Nous aimons les dangers des arômes troublants ;
Nous laissons aux buissons des lambeaux de nos âmes.
Par des chemins bénis, par des chemins infâmes,
Nous nous en allons tous, ou rapides ou lents.

Nous partons au soleil des chaudes matinées,
Et la nuit tout à coup enveloppe nos pas.
Nous marchons au hasard, sans étoile ou compas.
Taillant dans l’imprévu d’étranges destinées.

Où vas-tu donc ainsi, grand troupeau des humains ?
Depuis quels siècles longs tu souffres et tu pleures !
Tu crois toujours voir poindre, ô lamentables leurres !
Après les jours de deuil, de meilleurs lendemains.

Et c’est la vie ! Un jour triste après un jour triste,
Un espoir qui s’envole après un autre espoir,

Un rire quelquefois, comme dans le ciel noir
Un éclair. Est-ce donc pour cela qu’on existe ?

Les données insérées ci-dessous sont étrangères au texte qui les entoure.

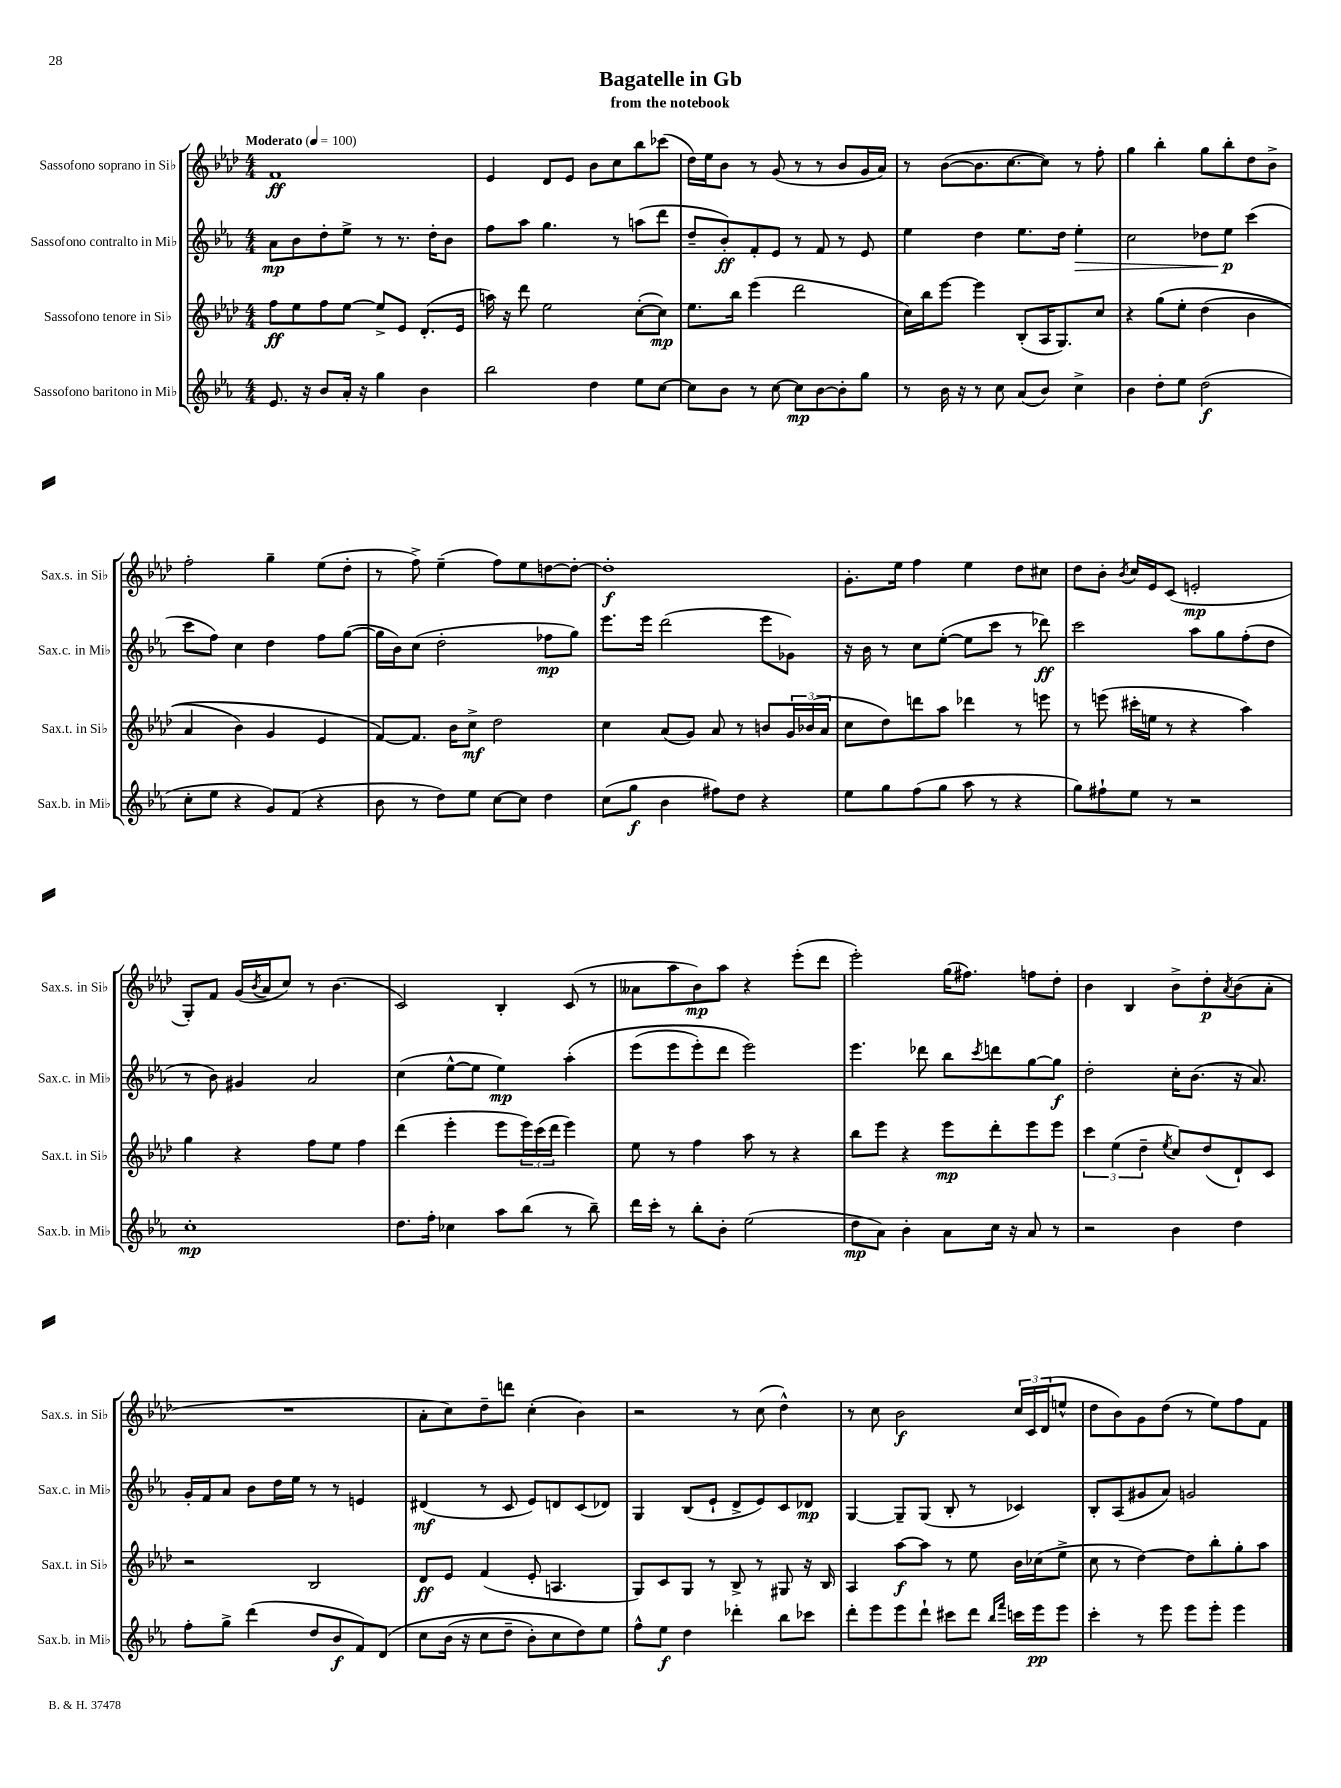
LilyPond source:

\header { title = "Bagatelle in Gb" subtitle = "from the notebook" }
<<
\new StaffGroup <<
\new Staff = "s0" \with { instrumentName = "Sassofono soprano in Sib" shortInstrumentName = "Sax.s. in Sib" } {
    \clef treble \key aes \major \numericTimeSignature \time 4/4 \tempo "Moderato" 4 = 100
    f'1\ff |
    ees'4 des'8 ees'8 bes'8 c''8 bes''8 ces'''8( |
    des''16) ees''16 bes'8 r8 g'8( r8 r8 bes'8 g'16 aes'16) |
    r8 bes'8~( bes'8. c''8.~ c''8) r8 f''8-. |
    g''4 bes''4-. g''8 bes''8-. des''8 bes'8-> |
    f''2-. g''4-- ees''8( des''8-. |
    r8 f''8->) ees''4--( f''8) ees''8 d''8~ d''8~-. |
    d''1-.\f |
    g'8.-. ees''16 f''4 ees''4 des''8 cis''8 |
    des''8 bes'8-. \acciaccatura { bes'8 } c''16 ees'16 c'8( e'2-.\mp |
    g8-.) f'8 g'16( \acciaccatura { bes'8 } aes'16 c''8) r8 bes'4.( |
    c'2) bes4-. c'8( r8 |
    aeses'8 aes''8 bes'8\mp) aes''8 r4 ees'''8-.( des'''8 |
    ees'''2-.) g''16( fis''8.) f''8 des''8-. |
    bes'4 bes4 bes'8-> des''8-.\p \acciaccatura { aes'8 } bes'8( aes'8-. |
    R1 |
    aes'8-. c''8) des''8-- d'''8 c''4-.( bes'4) |
    r2 r8 c''8( des''4-^) |
    r8 c''8 bes'2\f \tuplet 3/2 { c''16 c'16 des'16( } e''8-^ |
    des''8 bes'8) g'8 des''8( r8 ees''8) f''8 f'8 \bar "|." |
}
\new Staff = "s1" \with { instrumentName = "Sassofono contralto in Mib" shortInstrumentName = "Sax.c. in Mib" } {
    \clef treble \key ees \major \numericTimeSignature \time 4/4
    aes'8\mp bes'8 d''8-. ees''8-> r8 r8. d''16-. bes'8 |
    f''8 aes''8 g''4. r8 a''8( d'''8 |
    d''8-- bes'8-.\ff) f'8-. ees'8 r8 f'8 r8 ees'8 |
    ees''4 d''4 ees''8. d''16 ees''4-.\> |
    c''2 des''8 ees''8\p\! c'''4( |
    c'''8 f''8) c''4 d''4 f''8 g''8~( |
    g''16 bes'16) c''8( d''2-. fes''8\mp g''8) |
    ees'''8. ees'''16 d'''2( ees'''8 ges'8) |
    r16 bes'16 r8 c''8 ees''8~-.( ees''8 c'''8 r8 des'''8\ff) |
    c'''2 aes''8 g''8 f''8-.( d''8 |
    r8 bes'8) gis'4 aes'2 |
    c''4( ees''8~-^ ees''8 ees''4\mp) aes''4-.\( |
    ees'''8( ees'''8 ees'''8-.) d'''8 ees'''2\) |
    ees'''4. des'''8 bes''8 \acciaccatura { c'''8 } d'''8 g''8~ g''8\f |
    d''2-. c''16-. bes'8.( r16 aes'8.) |
    g'16-. f'16 aes'8 bes'8 d''16 ees''16 r8 r8 e'4 |
    dis'4\mf( r8 c'8 ees'8) d'8 c'8( des'8) |
    g4 bes8( ees'8-! d'8-> ees'8) c'8 des'8\mp |
    g4~ g8-- g8( bes8-. r8 ces'4) |
    bes8-. aes8( gis'8 aes'8) g'2 \bar "|." |
}
\new Staff = "s2" \with { instrumentName = "Sassofono tenore in Sib" shortInstrumentName = "Sax.t. in Sib" } {
    \clef treble \key aes \major \numericTimeSignature \time 4/4
    f''8\ff ees''8 f''8 ees''8~ ees''8-> ees'8 des'8.-.( ees'16 |
    a''16) r16 des'''8 ees''2 c''8~-.( c''8\mp) |
    ees''8. bes''16 ees'''4( des'''2 |
    c''16) bes''16 ees'''8~ ees'''4 bes8-.( aes16 g8.) c''8 |
    r4 g''8\( ees''8-. des''4( bes'4 |
    aes'4 bes'4) g'4 ees'4 |
    f'8~\) f'8. bes'16 c''8->\mf des''2 |
    c''4 aes'8( g'8) aes'8 r8 b'8 \tuplet 3/2 { g'16 bes'16( aes'16 } |
    c''8 des''8) d'''8 aes''8 des'''4 r8 e'''8 |
    r8 e'''8( cis'''16-. e''16 r8 r4 aes''4) |
    g''4 r4 f''8 ees''8 f''4 |
    des'''4( ees'''4-. ees'''8 \tuplet 3/2 { ees'''16) c'''16( des'''16 } ees'''4) |
    ees''8 r8 f''4 aes''8 r8 r4 |
    bes''8 ees'''8 r4 ees'''8\mp des'''8-. ees'''8 ees'''8 |
    \tuplet 3/2 { c'''4 ees''4( des''4-- } \acciaccatura { ees''8 } c''8) des''8( des'8-!) c'8 |
    r2 bes2 |
    des'8\ff ees'8 f'4( ees'8-. a4. |
    g8) c'8 g8 r8 bes8-> r8 gis8 r16 bes16 |
    aes4 aes''8~\f aes''8 r8 ees''8 bes'16 ces''16( ees''8-> |
    c''8 r8 des''4~) des''8 bes''8-. g''8-. aes''8 \bar "|." |
}
\new Staff = "s3" \with { instrumentName = "Sassofono baritono in Mib" shortInstrumentName = "Sax.b. in Mib" } {
    \clef treble \key ees \major \numericTimeSignature \time 4/4
    ees'8. r16 bes'8 aes'16-. r16 g''4 bes'4 |
    bes''2 d''4 ees''8 c''8~ |
    c''8 bes'8 r8 c''8~ c''8\mp bes'8~ bes'8-. g''8 |
    r8 bes'16 r16 r8 c''8 aes'8( bes'8) c''4-> |
    bes'4 d''8-. ees''8 d''2\f( |
    c''8-. ees''8 r4 g'8) f'8( r4 |
    bes'8 r8 d''8) ees''8 c''8~ c''8 d''4 |
    c''8( g''8\f bes'4 fis''8) d''8 r4 |
    ees''8 g''8 f''8( g''8 aes''8 r8 r4 |
    g''8) fis''8-! ees''8 r8 r2 |
    c''1-.\mp |
    d''8. f''16-. ces''4 aes''8 bes''8( r8 bes''8--) |
    d'''16 c'''16-. r8 bes''8-. bes'8-. ees''2( |
    d''8\mp aes'8) bes'4-. aes'8 c''16 r16 aes'8 r8 |
    r2 bes'4 d''4 |
    f''8-. g''8-> d'''4( d''8 bes'8\f f'8) d'8\( |
    c''8 bes'16( r16 c''8 d''8-- bes'8-.) c''8 d''8\) ees''8 |
    f''8-^ ees''8\f d''4 des'''4-. bes''8 ces'''8 |
    d'''8-. ees'''8 ees'''8 d'''8-! cis'''8 d'''8 \grace { bes''16 f'''16 } c'''16 ees'''16\pp ees'''8 |
    c'''4-. r8 ees'''8 ees'''8 ees'''8-. ees'''4 \bar "|." |
}
>>
>>
\layout { \context { \Score \remove "Bar_number_engraver" } }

Sous le feu des étés, la neige des hivers,
Nous sommes des roseaux qu’un souffle amer secoue.
De nos rêves aimés comme le ciel se joue !
Et comme nos destins malgré nous sont divers !

Si quelqu’un a de l’or pour acheter la gloire,
Le pain de chaque jour que nous donne le ciel,
Nous le payons aussi. Nos cœurs n’ont pas de fiel.
Quelque soit le calice acceptons de le boire.

Plus d’un déshérité s’avance chancelant
Sur la route funèbre où s’agite la foule ;
Au fond de la poitrine il faut que l’on refoule
Et l’espoir qui nous trompe et le sanglot brûlant,

Chez l’homme tout est deuil lorsque le cœur se ferme,
Car il faut pardonner et ne trahir jamais.
Heureux celui qui dit : J’ai souffert et j’aimais ;
Au chemin de l’honneur j’ai marché d’un pas ferme.